O QUE FAZER:
(1) Explique, com base na notícia sobre a penitenciária de Dourados, por que a superlotação ficou ainda mais complicada depois do motim de 14 de maio.
(2) Segundo a notícia sobre a penitenciária de Dourados, quantos detentos a Máxima soma com a chegada dos presos de Miranda e para quantos ela foi construída inicialmente?

TRECHO DO TEXTO:
11/11/2006 11h16 – Atualizado em 11/11/2006 11h16

Dourados News

A Penitenciária de Segurança Máxima Harry Amorin Costa, em Dourados, recebeu nesta noite mais 15 detentos oriundos da cadeia de Miranda. Com esses, a Máxima de Dourados soma 1.244 detentos em um espaço construído inicialmente para 538 presos. Após a destruição parcial da penitenciária no dia 14 de maio deste ano, quando um motim orquestrado entre quatro estados, incluindo as quatro penitenciarias do Mato Grosso do Sul (Três Lagoas, Corumbá, Dourados e Campo Grande) a situação carcerária na PHAC piorou. Se antes já faltava espaço para acomodar os detentos, agora, durante reforma das alas do presídio, é que a situação está mais complicada. No último dia 4, por conta de um motim na Cadeia Pública de Rio Brilhante, 30 detentos foram transferidos para a Máxima de Dourados. No dia 31 de outubro, outros 20 detentos foram transferidos para a Máxima, o que faz da cadeia, com mais que o dobro da sua capacidade, cada dia mais superlotada. Um dos motivos que ocasionaram o motim que destruiu grande parte da Phac no dia 14 de maio deste ano, foi a superlotação. Naquela ocasião, dia de visita, assim como hoje, a Phac também estava superlotada e a rebelião que durou mais de trinta horas, deixou detentos feridos, agentes penitenciários feridos, um inclusive com traumatismo craniano , reféns desesperados e policiais de toda a região em alerta. Após o motim, a Phac se transformou em verdadeiro caos. A reconstrução da Penitenciaria não foi concluída o que deixa a situação da superlotação ainda mais delicada.

[Registros do conjunto de dados]

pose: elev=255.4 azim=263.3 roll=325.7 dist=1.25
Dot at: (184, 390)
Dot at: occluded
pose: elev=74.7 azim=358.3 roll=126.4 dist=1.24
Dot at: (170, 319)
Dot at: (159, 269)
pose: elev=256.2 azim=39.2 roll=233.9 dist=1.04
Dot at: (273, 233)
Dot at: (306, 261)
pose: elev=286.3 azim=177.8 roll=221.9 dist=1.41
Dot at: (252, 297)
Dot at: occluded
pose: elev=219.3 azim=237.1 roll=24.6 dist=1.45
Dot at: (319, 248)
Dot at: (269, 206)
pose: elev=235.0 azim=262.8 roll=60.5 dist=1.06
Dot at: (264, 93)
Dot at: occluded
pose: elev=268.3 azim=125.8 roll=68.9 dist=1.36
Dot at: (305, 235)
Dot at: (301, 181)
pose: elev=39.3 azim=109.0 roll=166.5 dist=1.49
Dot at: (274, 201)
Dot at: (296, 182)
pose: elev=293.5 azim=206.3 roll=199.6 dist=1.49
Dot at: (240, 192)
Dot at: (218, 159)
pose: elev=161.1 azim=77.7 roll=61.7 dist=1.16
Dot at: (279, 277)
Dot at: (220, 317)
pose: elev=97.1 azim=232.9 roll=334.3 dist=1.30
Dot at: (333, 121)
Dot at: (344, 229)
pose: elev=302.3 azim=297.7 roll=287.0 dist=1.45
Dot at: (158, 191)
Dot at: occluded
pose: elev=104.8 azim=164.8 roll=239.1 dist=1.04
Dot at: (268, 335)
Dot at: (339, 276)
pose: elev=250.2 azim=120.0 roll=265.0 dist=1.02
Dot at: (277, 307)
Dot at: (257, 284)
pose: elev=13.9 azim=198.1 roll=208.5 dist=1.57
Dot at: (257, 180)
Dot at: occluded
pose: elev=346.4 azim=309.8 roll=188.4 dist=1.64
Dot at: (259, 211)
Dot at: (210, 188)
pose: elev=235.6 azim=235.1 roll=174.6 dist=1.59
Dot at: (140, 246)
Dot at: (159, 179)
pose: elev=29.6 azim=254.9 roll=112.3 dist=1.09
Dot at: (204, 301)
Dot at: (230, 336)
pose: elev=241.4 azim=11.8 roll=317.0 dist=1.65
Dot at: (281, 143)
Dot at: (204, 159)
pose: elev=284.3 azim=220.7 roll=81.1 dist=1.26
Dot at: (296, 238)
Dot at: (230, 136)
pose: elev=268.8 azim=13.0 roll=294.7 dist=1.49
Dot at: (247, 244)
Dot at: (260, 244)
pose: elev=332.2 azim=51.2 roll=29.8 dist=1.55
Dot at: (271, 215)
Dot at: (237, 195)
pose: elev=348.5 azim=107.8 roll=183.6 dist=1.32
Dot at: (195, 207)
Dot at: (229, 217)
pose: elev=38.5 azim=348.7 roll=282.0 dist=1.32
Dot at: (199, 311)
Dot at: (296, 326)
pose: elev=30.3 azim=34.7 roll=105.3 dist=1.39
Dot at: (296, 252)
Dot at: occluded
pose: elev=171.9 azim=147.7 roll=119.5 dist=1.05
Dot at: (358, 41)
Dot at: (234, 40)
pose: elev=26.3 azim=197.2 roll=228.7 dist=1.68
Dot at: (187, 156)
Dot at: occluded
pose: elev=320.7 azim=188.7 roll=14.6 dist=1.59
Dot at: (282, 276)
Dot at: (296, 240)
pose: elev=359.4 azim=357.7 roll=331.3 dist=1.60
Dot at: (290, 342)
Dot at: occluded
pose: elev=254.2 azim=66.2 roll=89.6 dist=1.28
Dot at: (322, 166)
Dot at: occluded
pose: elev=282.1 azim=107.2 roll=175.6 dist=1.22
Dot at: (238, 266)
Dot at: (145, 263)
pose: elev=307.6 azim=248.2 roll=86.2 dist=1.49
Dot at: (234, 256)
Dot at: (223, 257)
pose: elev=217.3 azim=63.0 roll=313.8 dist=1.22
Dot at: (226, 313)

RESPOSTAS POR TAREFA:
(1) A penitenciária foi parcialmente destruída no motim, e a reconstrução não foi concluída. Com as alas em reforma, o espaço, que já faltava antes, ficou ainda mais escasso para acomodar os detentos.

(2) Ela soma 1.244 detentos em um espaço construído inicialmente para 538 presos.